Data lines -
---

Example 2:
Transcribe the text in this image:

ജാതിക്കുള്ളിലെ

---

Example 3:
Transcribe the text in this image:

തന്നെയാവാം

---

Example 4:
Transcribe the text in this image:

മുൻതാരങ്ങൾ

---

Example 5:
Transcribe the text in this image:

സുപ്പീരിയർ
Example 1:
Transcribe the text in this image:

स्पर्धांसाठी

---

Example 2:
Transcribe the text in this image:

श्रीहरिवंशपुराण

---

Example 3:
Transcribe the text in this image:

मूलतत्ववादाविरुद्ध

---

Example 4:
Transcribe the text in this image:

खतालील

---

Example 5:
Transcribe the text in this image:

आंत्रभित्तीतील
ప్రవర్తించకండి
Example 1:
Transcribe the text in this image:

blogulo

Aim - Please reproduce all of the data above, character for character, with every line in its original order.

Solved problem -
---

Example 2:
Transcribe the text in this image:

ജാതിക്കുള്ളിലെ

---

Example 3:
Transcribe the text in this image:

തന്നെയാവാം

---

Example 4:
Transcribe the text in this image:

മുൻതാരങ്ങൾ

---

Example 5:
Transcribe the text in this image:

സുപ്പീരിയർ
Example 1:
Transcribe the text in this image:

स्पर्धांसाठी

---

Example 2:
Transcribe the text in this image:

श्रीहरिवंशपुराण

---

Example 3:
Transcribe the text in this image:

मूलतत्ववादाविरुद्ध

---

Example 4:
Transcribe the text in this image:

खतालील

---

Example 5:
Transcribe the text in this image:

आंत्रभित्तीतील
ప్రవర్తించకండి
Example 1:
Transcribe the text in this image:

blogulo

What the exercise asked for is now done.